Copy out all the records exactly.

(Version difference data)
━━━━━━━━━━
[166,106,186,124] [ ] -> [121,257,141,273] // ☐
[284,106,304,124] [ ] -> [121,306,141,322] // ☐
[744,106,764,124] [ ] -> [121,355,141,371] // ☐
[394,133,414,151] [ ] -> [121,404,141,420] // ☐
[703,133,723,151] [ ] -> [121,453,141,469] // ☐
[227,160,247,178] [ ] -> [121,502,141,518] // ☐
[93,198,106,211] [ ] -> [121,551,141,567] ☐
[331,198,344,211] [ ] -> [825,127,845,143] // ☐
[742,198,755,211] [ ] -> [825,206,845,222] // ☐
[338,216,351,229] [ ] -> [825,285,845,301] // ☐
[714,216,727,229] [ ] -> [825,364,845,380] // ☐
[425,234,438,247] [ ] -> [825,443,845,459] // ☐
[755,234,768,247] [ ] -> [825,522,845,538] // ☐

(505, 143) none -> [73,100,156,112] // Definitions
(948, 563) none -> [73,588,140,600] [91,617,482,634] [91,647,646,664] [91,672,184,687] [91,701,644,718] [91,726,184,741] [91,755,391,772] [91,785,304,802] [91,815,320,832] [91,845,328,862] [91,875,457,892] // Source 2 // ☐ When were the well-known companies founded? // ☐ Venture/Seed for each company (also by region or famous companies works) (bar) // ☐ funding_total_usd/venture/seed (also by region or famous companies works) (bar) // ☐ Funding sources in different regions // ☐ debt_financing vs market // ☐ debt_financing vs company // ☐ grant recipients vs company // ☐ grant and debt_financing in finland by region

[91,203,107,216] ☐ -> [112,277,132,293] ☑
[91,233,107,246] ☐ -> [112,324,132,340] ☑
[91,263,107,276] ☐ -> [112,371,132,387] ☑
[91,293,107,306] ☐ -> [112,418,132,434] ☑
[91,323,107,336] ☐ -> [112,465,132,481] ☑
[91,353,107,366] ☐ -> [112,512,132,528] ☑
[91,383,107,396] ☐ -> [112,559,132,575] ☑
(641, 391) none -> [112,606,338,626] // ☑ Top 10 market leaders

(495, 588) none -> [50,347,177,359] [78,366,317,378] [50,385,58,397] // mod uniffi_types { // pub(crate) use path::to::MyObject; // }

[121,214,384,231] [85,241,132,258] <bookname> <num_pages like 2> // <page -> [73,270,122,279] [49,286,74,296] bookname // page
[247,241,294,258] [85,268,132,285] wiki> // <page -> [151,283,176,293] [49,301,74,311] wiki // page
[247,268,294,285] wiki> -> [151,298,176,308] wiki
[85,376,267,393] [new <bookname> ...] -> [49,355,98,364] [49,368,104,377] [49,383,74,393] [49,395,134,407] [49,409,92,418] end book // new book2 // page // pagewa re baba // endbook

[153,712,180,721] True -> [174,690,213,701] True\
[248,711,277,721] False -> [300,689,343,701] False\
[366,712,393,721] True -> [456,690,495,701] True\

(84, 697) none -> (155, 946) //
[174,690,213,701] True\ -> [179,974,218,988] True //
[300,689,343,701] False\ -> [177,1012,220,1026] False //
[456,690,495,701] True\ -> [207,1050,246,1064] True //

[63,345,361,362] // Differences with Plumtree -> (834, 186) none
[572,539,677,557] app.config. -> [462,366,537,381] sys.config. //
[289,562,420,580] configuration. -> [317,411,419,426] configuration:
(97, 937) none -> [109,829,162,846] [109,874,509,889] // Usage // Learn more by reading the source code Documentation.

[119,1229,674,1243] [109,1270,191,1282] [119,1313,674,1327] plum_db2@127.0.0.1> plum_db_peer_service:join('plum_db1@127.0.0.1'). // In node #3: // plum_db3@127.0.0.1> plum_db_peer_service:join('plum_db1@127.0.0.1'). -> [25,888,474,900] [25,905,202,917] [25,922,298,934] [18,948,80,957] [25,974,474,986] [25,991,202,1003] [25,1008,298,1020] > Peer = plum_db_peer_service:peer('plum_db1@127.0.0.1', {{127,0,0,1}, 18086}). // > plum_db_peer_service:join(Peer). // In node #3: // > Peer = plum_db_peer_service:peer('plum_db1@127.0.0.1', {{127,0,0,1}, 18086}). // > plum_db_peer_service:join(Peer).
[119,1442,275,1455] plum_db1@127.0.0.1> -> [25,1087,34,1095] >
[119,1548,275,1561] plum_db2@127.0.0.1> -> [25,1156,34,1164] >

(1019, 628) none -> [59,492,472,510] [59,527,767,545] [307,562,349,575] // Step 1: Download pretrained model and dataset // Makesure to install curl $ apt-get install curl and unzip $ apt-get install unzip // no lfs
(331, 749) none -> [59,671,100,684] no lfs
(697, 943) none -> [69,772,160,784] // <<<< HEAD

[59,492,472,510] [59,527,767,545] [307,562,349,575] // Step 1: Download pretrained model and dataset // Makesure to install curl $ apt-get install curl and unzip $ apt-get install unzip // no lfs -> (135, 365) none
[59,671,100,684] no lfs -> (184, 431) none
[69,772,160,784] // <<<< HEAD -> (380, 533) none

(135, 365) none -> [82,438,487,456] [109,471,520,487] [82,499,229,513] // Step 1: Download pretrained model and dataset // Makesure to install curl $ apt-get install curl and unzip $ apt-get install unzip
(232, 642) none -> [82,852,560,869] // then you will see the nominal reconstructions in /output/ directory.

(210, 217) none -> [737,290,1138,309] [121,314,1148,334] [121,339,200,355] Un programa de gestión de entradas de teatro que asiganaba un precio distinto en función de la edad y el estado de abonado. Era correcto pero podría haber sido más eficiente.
━━━━━━━━━━
* YOUR RESPONSE:
[166,106,186,124] [ ] -> [121,257,141,273] // ☐
[284,106,304,124] [ ] -> [121,306,141,322] // ☐
[744,106,764,124] [ ] -> [121,355,141,371] // ☐
[394,133,414,151] [ ] -> [121,404,141,420] // ☐
[703,133,723,151] [ ] -> [121,453,141,469] // ☐
[227,160,247,178] [ ] -> [121,502,141,518] // ☐
[93,198,106,211] [ ] -> [121,551,141,567] ☐
[331,198,344,211] [ ] -> [825,127,845,143] // ☐
[742,198,755,211] [ ] -> [825,206,845,222] // ☐
[338,216,351,229] [ ] -> [825,285,845,301] // ☐
[714,216,727,229] [ ] -> [825,364,845,380] // ☐
[425,234,438,247] [ ] -> [825,443,845,459] // ☐
[755,234,768,247] [ ] -> [825,522,845,538] // ☐

(505, 143) none -> [73,100,156,112] // Definitions
(948, 563) none -> [73,588,140,600] [91,617,482,634] [91,647,646,664] [91,672,184,687] [91,701,644,718] [91,726,184,741] [91,755,391,772] [91,785,304,802] [91,815,320,832] [91,845,328,862] [91,875,457,892] // Source 2 // ☐ When were the well-known companies founded? // ☐ Venture/Seed for each company (also by region or famous companies works) (bar) // ☐ funding_total_usd/venture/seed (also by region or famous companies works) (bar) // ☐ Funding sources in different regions // ☐ debt_financing vs market // ☐ debt_financing vs company // ☐ grant recipients vs company // ☐ grant and debt_financing in finland by region

[91,203,107,216] ☐ -> [112,277,132,293] ☑
[91,233,107,246] ☐ -> [112,324,132,340] ☑
[91,263,107,276] ☐ -> [112,371,132,387] ☑
[91,293,107,306] ☐ -> [112,418,132,434] ☑
[91,323,107,336] ☐ -> [112,465,132,481] ☑
[91,353,107,366] ☐ -> [112,512,132,528] ☑
[91,383,107,396] ☐ -> [112,559,132,575] ☑
(641, 391) none -> [112,606,338,626] // ☑ Top 10 market leaders

(495, 588) none -> [50,347,177,359] [78,366,317,378] [50,385,58,397] // mod uniffi_types { // pub(crate) use path::to::MyObject; // }

[121,214,384,231] [85,241,132,258] <bookname> <num_pages like 2> // <page -> [73,270,122,279] [49,286,74,296] bookname // page
[247,241,294,258] [85,268,132,285] wiki> // <page -> [151,283,176,293] [49,301,74,311] wiki // page
[247,268,294,285] wiki> -> [151,298,176,308] wiki
[85,376,267,393] [new <bookname> ...] -> [49,355,98,364] [49,368,104,377] [49,383,74,393] [49,395,134,407] [49,409,92,418] end book // new book2 // page // pagewa re baba // endbook

[153,712,180,721] True -> [174,690,213,701] True\
[248,711,277,721] False -> [300,689,343,701] False\
[366,712,393,721] True -> [456,690,495,701] True\

(84, 697) none -> (155, 946) //
[174,690,213,701] True\ -> [179,974,218,988] True //
[300,689,343,701] False\ -> [177,1012,220,1026] False //
[456,690,495,701] True\ -> [207,1050,246,1064] True //

[63,345,361,362] // Differences with Plumtree -> (834, 186) none
[572,539,677,557] app.config. -> [462,366,537,381] sys.config. //
[289,562,420,580] configuration. -> [317,411,419,426] configuration:
(97, 937) none -> [109,829,162,846] [109,874,509,889] // Usage // Learn more by reading the source code Documentation.

[119,1229,674,1243] [109,1270,191,1282] [119,1313,674,1327] plum_db2@127.0.0.1> plum_db_peer_service:join('plum_db1@127.0.0.1'). // In node #3: // plum_db3@127.0.0.1> plum_db_peer_service:join('plum_db1@127.0.0.1'). -> [25,888,474,900] [25,905,202,917] [25,922,298,934] [18,948,80,957] [25,974,474,986] [25,991,202,1003] [25,1008,298,1020] > Peer = plum_db_peer_service:peer('plum_db1@127.0.0.1', {{127,0,0,1}, 18086}). // > plum_db_peer_service:join(Peer). // In node #3: // > Peer = plum_db_peer_service:peer('plum_db1@127.0.0.1', {{127,0,0,1}, 18086}). // > plum_db_peer_service:join(Peer).
[119,1442,275,1455] plum_db1@127.0.0.1> -> [25,1087,34,1095] >
[119,1548,275,1561] plum_db2@127.0.0.1> -> [25,1156,34,1164] >

(1019, 628) none -> [59,492,472,510] [59,527,767,545] [307,562,349,575] // Step 1: Download pretrained model and dataset // Makesure to install curl $ apt-get install curl and unzip $ apt-get install unzip // no lfs
(331, 749) none -> [59,671,100,684] no lfs
(697, 943) none -> [69,772,160,784] // <<<< HEAD

[59,492,472,510] [59,527,767,545] [307,562,349,575] // Step 1: Download pretrained model and dataset // Makesure to install curl $ apt-get install curl and unzip $ apt-get install unzip // no lfs -> (135, 365) none
[59,671,100,684] no lfs -> (184, 431) none
[69,772,160,784] // <<<< HEAD -> (380, 533) none

(135, 365) none -> [82,438,487,456] [109,471,520,487] [82,499,229,513] // Step 1: Download pretrained model and dataset // Makesure to install curl $ apt-get install curl and unzip $ apt-get install unzip
(232, 642) none -> [82,852,560,869] // then you will see the nominal reconstructions in /output/ directory.

(210, 217) none -> [737,290,1138,309] [121,314,1148,334] [121,339,200,355] Un programa de gestión de entradas de teatro que asiganaba un precio distinto en función de la edad y el estado de abonado. Era correcto pero podría haber sido más eficiente.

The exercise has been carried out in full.